Slamet sendiri mengenyam pendidikan di SDN Wonomolyo dan SMPN Tumpang, ia tak lanjut SMA sebab tak ada biaya. Sejak saat itulah dia menggeluti profesi sebagai supir angkutan barang.
Saat ini, Slamet memiliki tiga orang anak. Yakni Arif Wendi Yunianto Frediansyah, Nova Dewi Nur Ayomi Ayu dan Guruh Tedy Prasetyo Susanto. Guruh yang merupakan anak terakhirnya merupakan prajurit TNI Angkatan Darat yang berdinas di Kalimantan.
”Dari pekerjaan sopir ini hasilnya ya bisa beli rumah sama bisa menyekolahkan anak. Bahkan yang terakhir saat ini jadi prajurit TNI Angkatan Darat,” ucap Slamet.
Selain menjadi sopir angkutan barang, Slamet juga menjadi seorang pemungut sampah, terhitung ada 10 RT yang ia kumpulkan sampahnya. Namun baginya jasa pungut sampah merupakan tugas sosial.
“Jadi mereka itu iuran, namun saya dapat tidak seberapa. Saya kasih liat yang saya dapat. Bagi saya ini merupakan tugas sosial. Bukan untuk mencari keuntungan. Biar saya cari untung dari pekerjaan sebagai supir saja,” ujarnya.

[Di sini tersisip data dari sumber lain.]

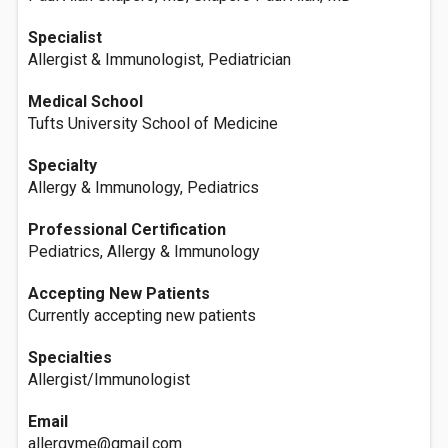
Specialist
Allergist & Immunologist, Pediatrician
Medical School
Tufts University School of Medicine
Specialty
Allergy & Immunology, Pediatrics
Professional Certification
Pediatrics, Allergy & Immunology
Accepting New Patients
Currently accepting new patients
Specialties
Allergist/Immunologist
Email
allergyme@gmail.com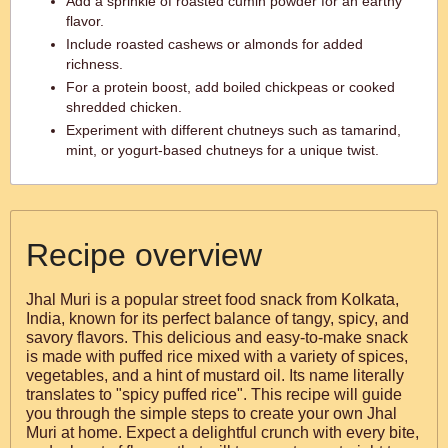
Add a sprinkle of roasted cumin powder for an earthy
flavor.
Include roasted cashews or almonds for added
richness.
For a protein boost, add boiled chickpeas or cooked
shredded chicken.
Experiment with different chutneys such as tamarind,
mint, or yogurt-based chutneys for a unique twist.
Recipe overview
Jhal Muri is a popular street food snack from Kolkata,
India, known for its perfect balance of tangy, spicy, and
savory flavors. This delicious and easy-to-make snack
is made with puffed rice mixed with a variety of spices,
vegetables, and a hint of mustard oil. Its name literally
translates to "spicy puffed rice". This recipe will guide
you through the simple steps to create your own Jhal
Muri at home. Expect a delightful crunch with every bite,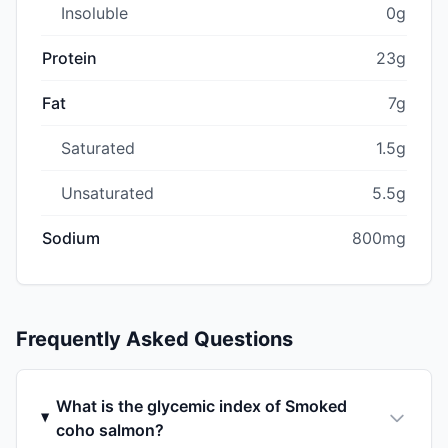
Insoluble
0g
Protein
23g
Fat
7g
Saturated
1.5g
Unsaturated
5.5g
Sodium
800mg
Frequently Asked Questions
What is the glycemic index of Smoked
coho salmon?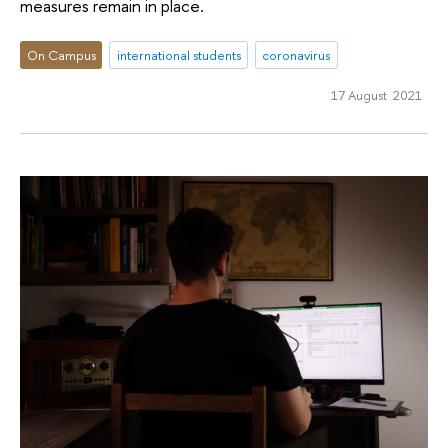
measures remain in place.
On Campus
international students
coronavirus
17 August 2021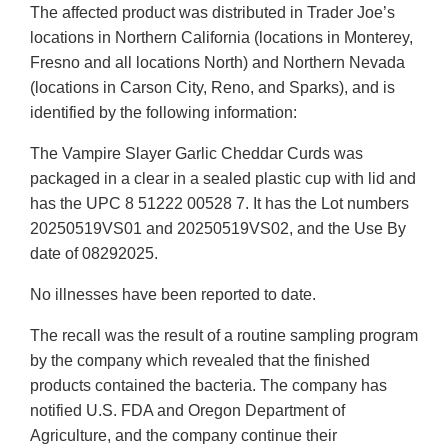
The affected product was distributed in Trader Joe’s
locations in Northern California (locations in Monterey,
Fresno and all locations North) and Northern Nevada
(locations in Carson City, Reno, and Sparks), and is
identified by the following information:
The Vampire Slayer Garlic Cheddar Curds was
packaged in a clear in a sealed plastic cup with lid and
has the UPC 8 51222 00528 7. It has the Lot numbers
20250519VS01 and 20250519VS02, and the Use By
date of 08292025.
No illnesses have been reported to date.
The recall was the result of a routine sampling program
by the company which revealed that the finished
products contained the bacteria. The company has
notified U.S. FDA and Oregon Department of
Agriculture, and the company continue their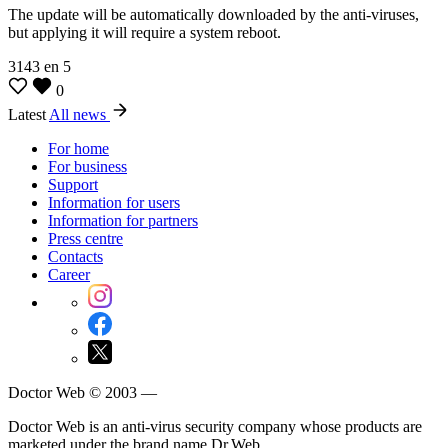
The update will be automatically downloaded by the anti-viruses,
but applying it will require a system reboot.
3143
en
5
0
Latest
All news
For home
For business
Support
Information for users
Information for partners
Press centre
Contacts
Career
Doctor Web © 2003 —
Doctor Web is an anti-virus security company whose products are
marketed under the brand name Dr.Web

Slamet tak pernah menyangka akibat namanya tersebut, ia bisa menjadi viral. Ia bersyukur, bukan karena ia terkenal. Namun, karena banyak orang yang mendatangi rumahnya, ia jadi mendapat banyak tambahan saudara dari berbagai kalangan.
“Saya mengibaratkan, diri saya itu sebagai kembang. Dari tidak ada menjadi ada. Saat mekar didatangi orang banyak seperti ini. Tapi nanti saat layu, balik lagi menjadi bukan siapa-siapa,” tutur dia.